For decades, huajixi was so popular in Shanghai that there was even a saying in the early 1980s that goes: “one can trade an apartment with tickets to a huajixi show”. According to Wang Rugang, this stems from an urban legend about a man who used his status as an employee of the famous Huajiju company to win the favor of the clerk who was processing his housing application. During that period, people weren’t allowed to buy property — they were allocated a home by the municipal administration of housing instead.
The clerk, whose interest was piqued, then asked for a few tickets, which were delivered the next day. In exchange, the man was favorably granted a 15-square-meter apartment.
Wang Rugang adds that, in the past, women would turn down movie dates and ask to go and watch a huajixi show instead.
“If the guy managed to get tickets, it showed that he was capable and resourceful,” he says.
“During the funny scenes, people laughed so heartily that they sometimes slapped their thighs — when the woman slapped not her own thigh but that of a man’s, he knew that he had succeeded in getting himself a fiancee.”

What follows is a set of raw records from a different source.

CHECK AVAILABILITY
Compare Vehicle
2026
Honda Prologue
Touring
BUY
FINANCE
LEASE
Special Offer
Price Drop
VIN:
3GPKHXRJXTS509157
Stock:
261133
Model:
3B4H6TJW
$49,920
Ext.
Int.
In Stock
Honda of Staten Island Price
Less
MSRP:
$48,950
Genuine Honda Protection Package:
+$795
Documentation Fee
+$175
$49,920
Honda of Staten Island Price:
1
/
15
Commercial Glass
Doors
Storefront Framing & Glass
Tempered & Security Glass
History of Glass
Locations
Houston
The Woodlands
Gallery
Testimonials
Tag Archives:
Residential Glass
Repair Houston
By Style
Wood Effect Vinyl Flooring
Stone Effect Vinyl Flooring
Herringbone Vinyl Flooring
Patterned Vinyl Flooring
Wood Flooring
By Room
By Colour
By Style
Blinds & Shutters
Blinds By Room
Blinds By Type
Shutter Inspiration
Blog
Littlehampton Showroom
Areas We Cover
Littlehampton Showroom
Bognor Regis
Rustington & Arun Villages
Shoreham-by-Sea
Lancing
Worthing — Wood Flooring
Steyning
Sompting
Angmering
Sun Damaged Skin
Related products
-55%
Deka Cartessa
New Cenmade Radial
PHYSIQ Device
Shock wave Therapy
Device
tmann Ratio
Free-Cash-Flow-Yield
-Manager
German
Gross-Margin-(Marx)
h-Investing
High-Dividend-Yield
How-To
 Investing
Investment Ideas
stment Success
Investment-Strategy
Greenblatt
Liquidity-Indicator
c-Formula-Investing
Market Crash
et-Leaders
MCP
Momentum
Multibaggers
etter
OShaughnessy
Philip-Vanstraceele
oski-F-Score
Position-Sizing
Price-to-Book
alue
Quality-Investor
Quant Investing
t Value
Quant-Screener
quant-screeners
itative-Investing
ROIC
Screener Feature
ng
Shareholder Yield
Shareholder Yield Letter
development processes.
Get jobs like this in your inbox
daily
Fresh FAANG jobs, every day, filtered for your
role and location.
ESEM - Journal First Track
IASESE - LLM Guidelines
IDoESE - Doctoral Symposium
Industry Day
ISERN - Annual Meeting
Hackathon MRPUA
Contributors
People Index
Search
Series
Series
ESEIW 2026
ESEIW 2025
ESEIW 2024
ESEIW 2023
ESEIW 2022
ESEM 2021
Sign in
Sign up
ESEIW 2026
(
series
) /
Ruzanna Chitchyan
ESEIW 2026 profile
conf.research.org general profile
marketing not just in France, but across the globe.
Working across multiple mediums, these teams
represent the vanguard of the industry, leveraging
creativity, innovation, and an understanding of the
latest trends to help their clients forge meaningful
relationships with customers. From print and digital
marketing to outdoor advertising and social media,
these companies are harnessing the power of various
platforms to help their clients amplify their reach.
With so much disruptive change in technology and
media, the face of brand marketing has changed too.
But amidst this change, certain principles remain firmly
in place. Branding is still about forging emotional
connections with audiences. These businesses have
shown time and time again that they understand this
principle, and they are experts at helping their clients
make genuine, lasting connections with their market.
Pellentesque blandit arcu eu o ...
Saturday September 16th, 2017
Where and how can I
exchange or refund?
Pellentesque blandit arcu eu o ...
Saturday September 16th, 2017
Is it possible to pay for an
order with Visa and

According to Wang Rugang, the Shanghai Dujiaoxi Heritage Center has presented more than 200 shows since August last year, and has created several new productions in the first year of its establishment. Its latest project is a play named First Things First, about the recently implemented garbage sorting regulations in Shanghai.
“The young actor playing the leading role of the cleaner used to work alongside cleaners in real life. We held many trial performances in local communities and this helped us to gain a lot of great feedback as well as learn new stories about people’s experiences,” says Wang Rugang.
Although the younger generations no longer speak much in the Shanghai dialect, Wang Rugang is confident that this traditional comical performance will “bloom new blossoms from the old tree” with policy support from the nation.
“Laughter is universal. People all over the world enjoy comedy. Huajixi is comedy in the Shanghai dialect, an active and integral part of the city’s culture,” he says.
“Our first priority is to make sure that we pass the trade on to the younger generations,” he adds.
“I hope we will have a space of our own — a theater with 500 seats will be good enough. This would allow us to put up regular performances so that people can come anytime and enjoy a live performance in the home dialect of Shanghai, no matter how long they’ve been away from the city.”